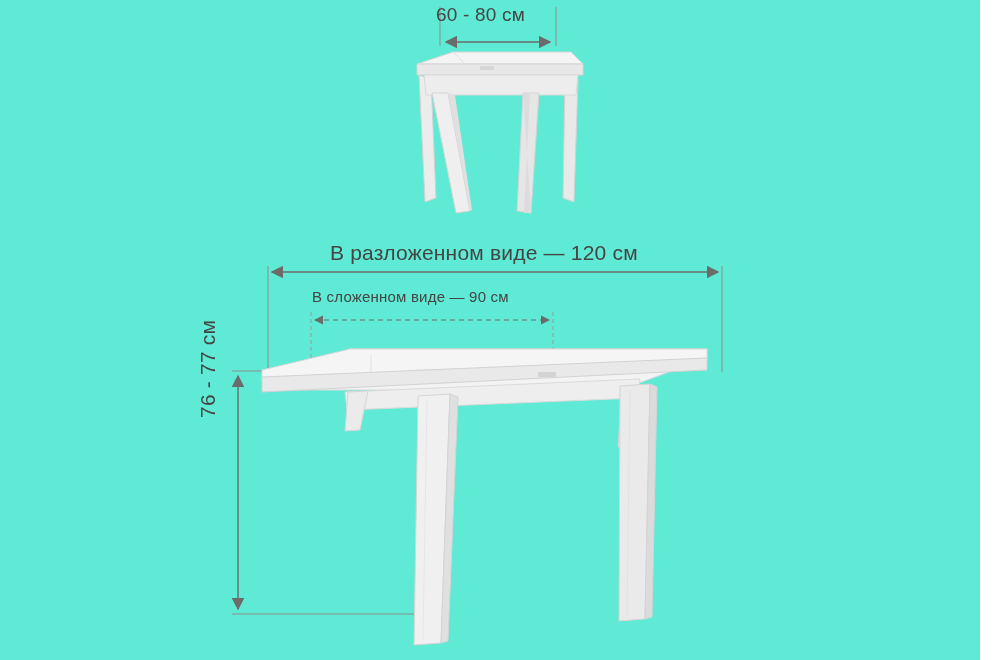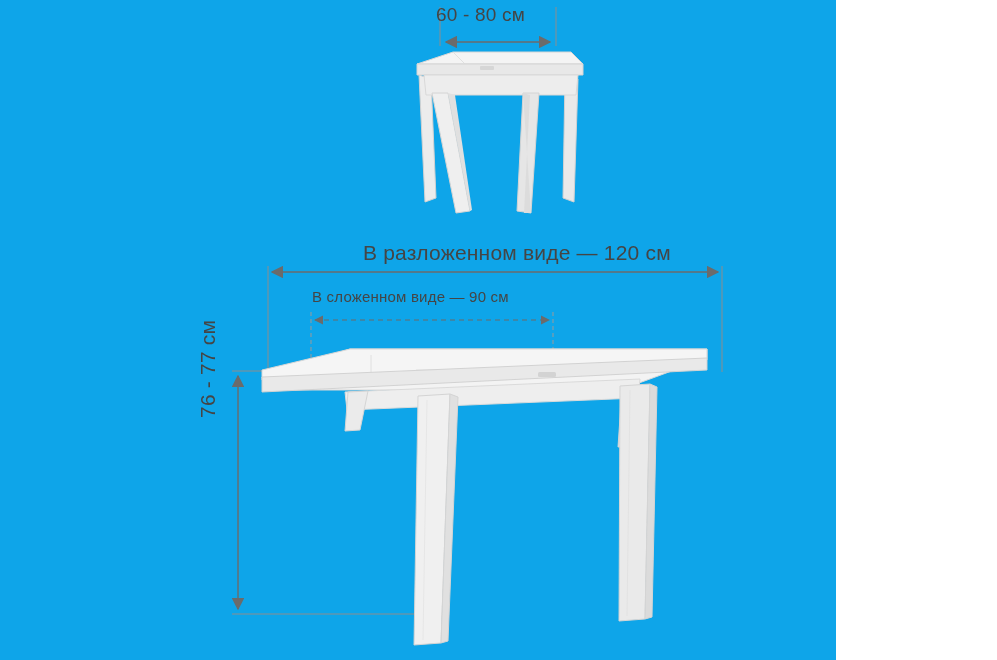--- a/index.html
+++ b/index.html
@@ -9,9 +9,9 @@
   }
   #stage {
     position: relative;
-    width: 836px;
+    width: 980px;
     height: 660px;
-    background: #0ea5e9;
+    background: #5eead4;
     overflow: hidden;
     font-family: "Liberation Sans", sans-serif;
     color: #3f3f3f;

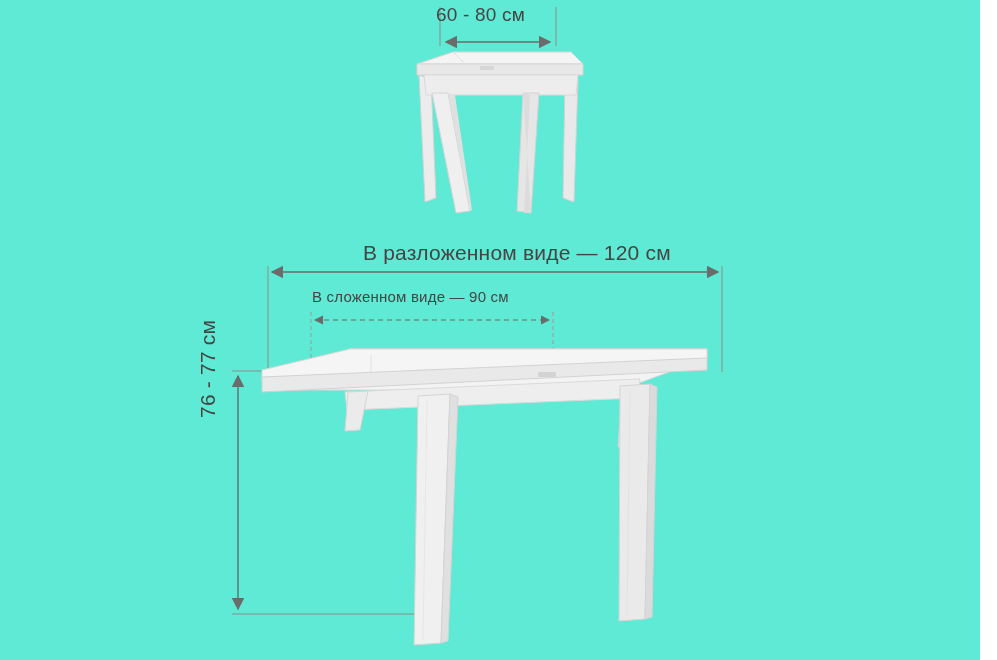--- a/index.html
+++ b/index.html
@@ -32,7 +32,6 @@
     left: 330px;
     top: 241px;
     font-size: 21px;
-    margin-left: 33px;
   }
   #label-closed {
     left: 312px;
☆ ☆ ☆ ☆
- **PROBLEM DESCRIPTION**
Your answer should consist solely of the lines from the one containing "top: 241px;" through the last line of the listing, written out word for word.

- **SOLUTION FOR THIS PROBLEM**
     top: 241px;
     font-size: 21px;
-    margin-left: 33px;
   }
   #label-closed {
     left: 312px;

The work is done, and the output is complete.